Пьер медленно пошёл через просеку к человеку в маске. Он поднял руку и снял широкополую шляпу. Мне показалось, что человек в маске тихо всхлипнул. Его череп был голым, за исключением нескольких пучков волос, а кожа была вся покрыта шрамами и походила на расплавленный воск. Без слов мальчик снял маску с его лица.
Я часто видел мёртвые тела на каменных плитах в Бельвью, многие из них много дней провели в реке Гудзон; я видел трупы на полях в Европе, но я никогда не видел лица, подобного тому, что открылось за маской. Только одна часть челюсти и глаза, из которых по щекам текли слёзы, казалась человеческой. В остальном же его облик был настолько обезображен, что едва походил на человеческий. Наконец я понял, почему он носил маску и прятал себя от всего человечества и нашего общества. И всё же он стоял там, униженный перед всеми нами, причём рукой мальчика, который был его сыном.
Пьер смотрел на ужасное лицо, не показывая испуга или отвращения. Затем он выронил маску из своей правой руки. Он взял своего отца за руку и надел золотое кольцо на его безымянный палец.
Затем он протянул обе руки, обнял плачущего человека и сказал тихо и чётко: «Я хочу остаться здесь с тобой, отец».
Вот и всё, молодые люди. Через несколько часов весть о смерти оперной дивы облетела Нью-Йорк, убийство приписали сумасшедшем фанатику, застрелившемуся на месте своего преступления. Эта версия устроила и мэра и городские власти. Что касается меня, то это была единственная история в моей карьере, о которой я не написал, хотя, наверное, меня бы уволили, если бы узнали. Сейчас уже слишком поздно, чтобы писать об этом.
Тело Кристины де Шаньи было погребено рядом с телом её отца на маленьком кладбище в Бретани, откуда они оба были родом.
Виконт, этот хороший, добрый человек, вернулся в свои нормандские поместья. Он никогда вновь не женился и всю жизнь носил с собой фотографию своей любимой жены. Он умер вследствие естественных причин и так и не увидел, как его родная страна подверглась нашествию.
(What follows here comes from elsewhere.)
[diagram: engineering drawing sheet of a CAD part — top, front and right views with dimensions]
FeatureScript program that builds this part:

Отец Джо Килфойл остался здесь и обосновался в Нью-Йорке, где основал убежище и школу для неимущих и бедных, а также для брошенных детей из Нижнего Ист-Сайд. Он отказался от любых церковных привилегий и остался просто отцом Джо для многих поколений несчастных детей. Его дома и школы всегда оставались очень хорошо устроенными и оборудованными, но он никогда не открывал источника своих средств. Он умер в почтенном возрасте в середине пятидесятых годов. Последние три года своей жизни он жил в доме для престарелых священников в маленьком городке на побережье Лонг-Айленда, где монахини, приглядывавшие за ним, рассказывали, что он часто сидел за столом, завернувшись в одеяло, смотрел на Восток и мечтал о ферме рядом с Мулленгаром.
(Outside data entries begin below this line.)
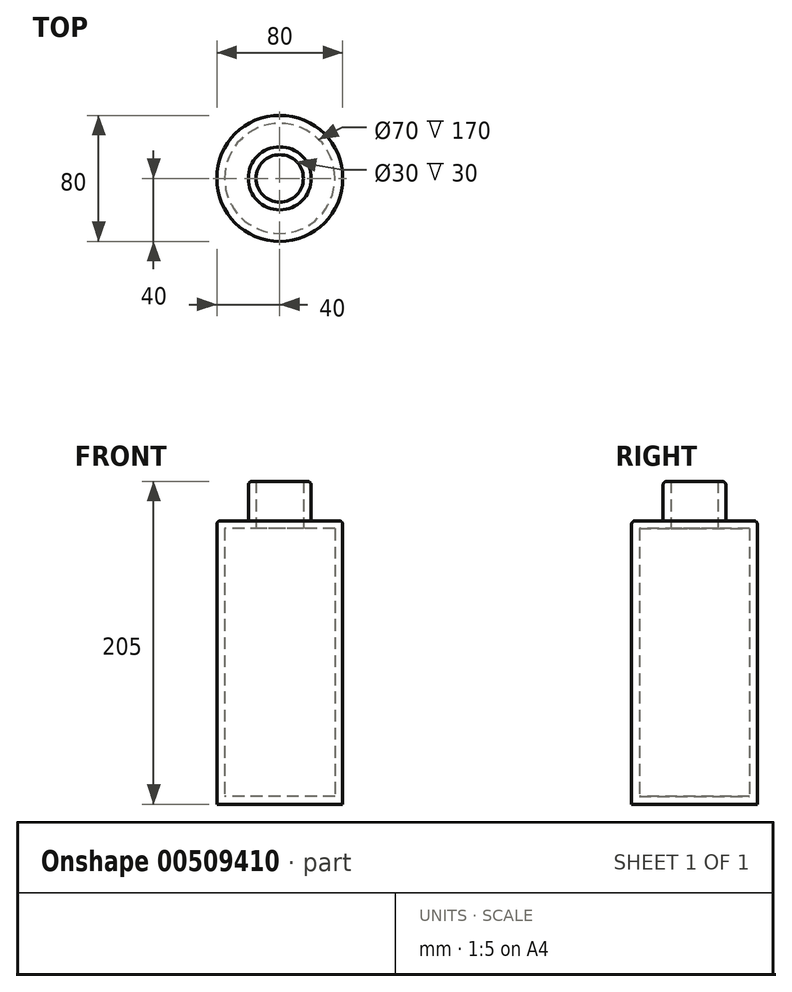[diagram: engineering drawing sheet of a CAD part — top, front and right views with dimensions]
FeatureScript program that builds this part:
annotation { "Feature Type Name" : "Feature", "Feature Type Description" : "" }
export const myFeature = defineFeature(function(context is Context, id is Id, definition is map)
    precondition{}
    {
        {
            var Q0;
            Q0=qCreatedBy(makeId("Top.planeOp"),FACE);
            var sketch = newSketch(context, id + "F0", { "sketchPlane" : qUnion([Q0])});
            skCircle(sketch, "E0", {"center": v(0, 0) * mm, "radius": 40 * mm});
            skSolve(sketch);
        }
        {
            var Q0;
            Q0=makeQuery(id+"F0.imprint","IMPRINT",FACE,{"disambiguationData":[TD([[makeQuery(id+"F0.imprint","IMPRINT",EDGE,{"derivedFrom":sQuery(id+"F0.wireOp",EDGE,"E0")}),1.0]])]});
            extrude(context, id + "F1", {"entities" : qUnion([Q0]), "depth" : 180 * mm});
        }
        {
            var Q0;
            Q0=makeQuery(id+"F1.opExtrude","CAP_FACE",FACE,{"disambiguationData":[OSD([sQuery(id+"F0.wireOp",EDGE,"E0")])],"isStart":false});
            var sketch = newSketch(context, id + "F2", { "sketchPlane" : qUnion([Q0])});
            skCircle(sketch, "E1", {"center": v(0, 0) * mm, "radius": 20 * mm});
            skSolve(sketch);
        }
        {
            var Q0;
            Q0=makeQuery(id+"F2.imprint","IMPRINT",FACE,{"disambiguationData":[TD([[makeQuery(id+"F2.imprint","IMPRINT",EDGE,{"derivedFrom":sQuery(id+"F2.wireOp",EDGE,"E1")}),1.0]])]});
            extrude(context, id + "F3", {"entities" : qUnion([Q0]), "operationType" : NewBodyOperationType.ADD, "depth" : 25 * mm});
        }
        {
            var Q0;
            Q0=makeQuery(id+"F3.opExtrude","CAP_EDGE",EDGE,{"disambiguationData":[OSD([sQuery(id+"F2.wireOp",EDGE,"E1")])],"isStart":false});
            var Q1;
            Q1=makeQuery(id+"F1.opExtrude","CAP_EDGE",EDGE,{"disambiguationData":[OSD([sQuery(id+"F0.wireOp",EDGE,"E0")])],"isStart":false});
            fillet(context, id + "F4", {"entities" : qUnion([Q0, Q1]), "radius" : 2.5 * mm, "tangentPropagation" : true, "allowEdgeOverflow" : false});
        }
        {
            var Q0;
            Q0=makeQuery(id+"F3.opExtrude","CAP_FACE",FACE,{"disambiguationData":[OSD([sQuery(id+"F2.wireOp",EDGE,"E1")])],"isStart":false});
            shell(context, id + "F5", {"entities" : qUnion([Q0]), "thickness" : 5 * mm});
        }
    });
Оскар Хаммерштейн в последствии утратил контроль над Манхэттенской Оперой, и в результате Метрополитен Опера вытеснила её из бизнеса. Его внук, Оскар Второй, в сотрудничестве с Ричардом Роджерсом писал мюзиклы в 1940-х – 1950-х годах.
Пьер де Шаньи окончил своё обучение в Нью-Йорке, окончил университет Айви Лиг и присоединился к своему отцу в управлении огромной семейной корпорацией. Во время Первой мировой войны оба сменили свою фамилию с Мулхэйм на другую, по сию пору известную и уважаемую в Америке.
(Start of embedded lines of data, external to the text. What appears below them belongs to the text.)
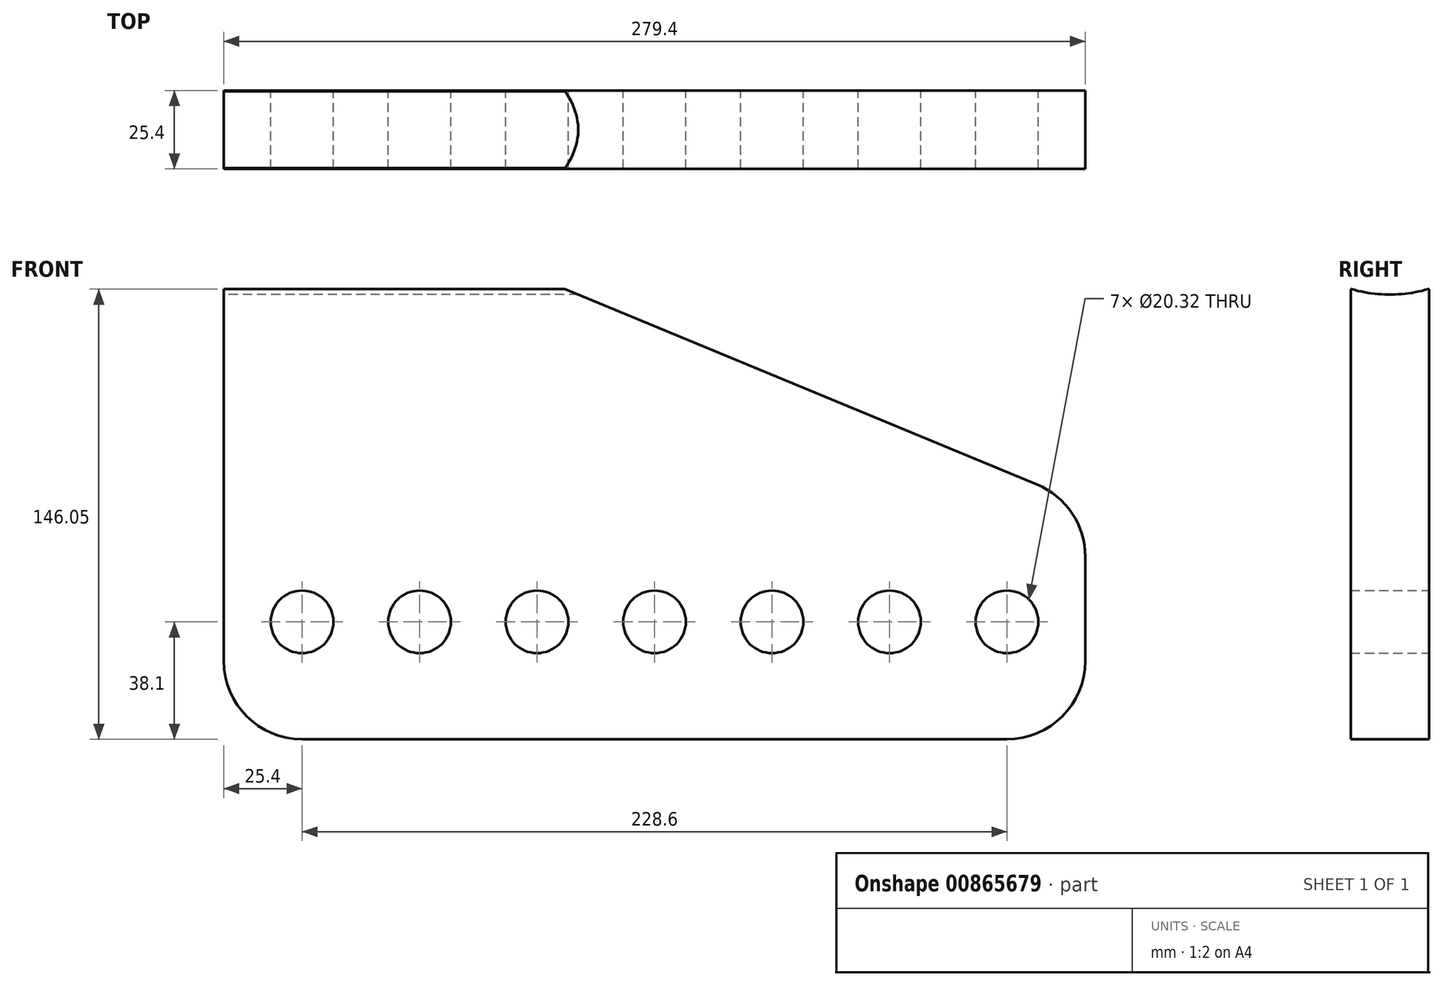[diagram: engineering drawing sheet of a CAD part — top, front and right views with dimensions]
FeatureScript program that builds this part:
annotation { "Feature Type Name" : "Feature", "Feature Type Description" : "" }
export const myFeature = defineFeature(function(context is Context, id is Id, definition is map)
    precondition{}
    {
        {
            var Q0;
            Q0=qCreatedBy(makeId("Front.planeOp"),FACE);
            var sketch = newSketch(context, id + "F0", { "sketchPlane" : qUnion([Q0])});
            skCircle(sketch, "E0", {"center": v(25.4, 38.1) * mm, "radius": 10.16 * mm});
            skCircle(sketch, "E1.1.0.0", {"center": v(63.5, 38.1) * mm, "radius": 10.16 * mm});
            skCircle(sketch, "E1.2.0.0", {"center": v(101.6, 38.1) * mm, "radius": 10.16 * mm});
            skCircle(sketch, "E1.3.0.0", {"center": v(139.7, 38.1) * mm, "radius": 10.16 * mm});
            skCircle(sketch, "E1.4.0.0", {"center": v(177.8, 38.1) * mm, "radius": 10.16 * mm});
            skCircle(sketch, "E1.5.0.0", {"center": v(215.9, 38.1) * mm, "radius": 10.16 * mm});
            skCircle(sketch, "E1.6.0.0", {"center": v(254, 38.1) * mm, "radius": 10.16 * mm});
            skLineSegment(sketch, "E1.direction1", {"start": v(25.4, 38.1) * mm, "end": v(63.5, 38.1) * mm, "construction": true});
            skLineSegment(sketch, "E2", {"start": v(25.4, 0) * mm, "end": v(221.63, 0) * mm, "construction": true});
            skLineSegment(sketch, "E3", {"start": v(0, 25.4) * mm, "end": v(0, 146.05) * mm});
            skLineSegment(sketch, "E4", {"start": v(0, 146.05) * mm, "end": v(110.68, 146.05) * mm});
            skLineSegment(sketch, "E5", {"start": v(110.68, 146.05) * mm, "end": v(263.72, 82.7) * mm});
            skLineSegment(sketch, "E6", {"start": v(279.4, 59.22) * mm, "end": v(279.4, 25.4) * mm});
            skLineSegment(sketch, "E7", {"start": v(254, 0) * mm, "end": v(0, 0) * mm});
            skPoint(sketch, "E8.visualSharp", {"position": v(279.4, 76.2) * mm});
            skArc(sketch, "E8.filletArc", {"start": v(279.4, 59.22) * mm, "mid": v(275.12, 73.34) * mm, "end": v(263.72, 82.7) * mm});
            skPoint(sketch, "E9.visualSharp", {"position": v(279.4, 0) * mm});
            skArc(sketch, "E9.filletArc", {"start": v(254, 0) * mm, "mid": v(271.96, 7.44) * mm, "end": v(279.4, 25.4) * mm});
            skPoint(sketch, "E10.visualSharp", {"position": v(0, 0) * mm});
            skArc(sketch, "E10.filletArc", {"start": v(0, 25.4) * mm, "mid": v(7.44, 7.44) * mm, "end": v(25.4, 0) * mm});
            skSolve(sketch);
        }
        {
            var Q0;
            Q0=makeQuery(id+"F0.imprint","IMPRINT",FACE,{"disambiguationData":[TD([[makeQuery(id+"F0.imprint","IMPRINT",EDGE,{"derivedFrom":sQuery(id+"F0.wireOp",EDGE,"E0")}),-1.0]])]});
            extrude(context, id + "F1", {"entities" : qUnion([Q0]), "depth" : 25.4 * mm, "offsetDistance" : 25.4 * mm});
        }
        {
            var Q0;
            Q0=makeQuery(id+"F1.opExtrude","SWEPT_FACE",FACE,{"disambiguationData":[OSD([sQuery(id+"F0.wireOp",EDGE,"E3")])]});
            var sketch = newSketch(context, id + "F2", { "sketchPlane" : qUnion([Q0])});
            skCircle(sketch, "E11", {"center": v(12.7, 188.72) * mm, "radius": 44.45 * mm});
            skPoint(sketch, "E11.centerSnap0", {"position": v(12.7, 146.05) * mm});
            skSolve(sketch);
        }
        {
            var Q0;
            {var subQ0=sQuery(id+"F2.wireOp",EDGE,"E11");var subQ1=makeQuery(id+"F1.opExtrude","SWEPT_EDGE",EDGE,{"disambiguationData":[OSD([sQuery(id+"F0.wireOp",EDGE,"E3"),sQuery(id+"F0.wireOp",EDGE,"E4")])]});var subQ2=makeQuery(id+"F2.imprint","INTERSECT",VERTEX,{"disambiguationData":[OD(0.0)],"derivedFrom":[subQ1,subQ0]});Q0=makeQuery(id+"F2.imprint","IMPRINT",FACE,{"disambiguationData":[TD([[makeQuery(id+"F2.imprint","IMPRINT",EDGE,{"disambiguationData":[TD([[subQ2,-1.0]])],"derivedFrom":subQ0}),1.0]])]});}
            extrude(context, id + "F3", {"entities" : qUnion([Q0]), "operationType" : NewBodyOperationType.REMOVE, "oppositeDirection" : true, "depth" : 152.4 * mm, "offsetDistance" : 25.4 * mm});
        }
    });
Корпорация стала очень известна благодаря своей филантропической деятельности, основала несколько лечебных учреждений по исправлению физических недостатков, а также учредила много благотворительных фондов.
Отец ушёл от дел в начале двадцатых годов и стал жить в уединённом поместье в Коннектикуте, где доживал свои дни с книгами, картинами и своей музыкой. За ним ухаживали двое ветеранов, которые оба были ужасно обезображены во время траншейных боёв, и после того дня в Бэттери-Парке он больше никогда не надевал маску.
Сын, Пьер, женился один раз и умер в преклонном возрасте в тот год, когда американцы высадились на луне. Его четверо детей по-прежнему живы.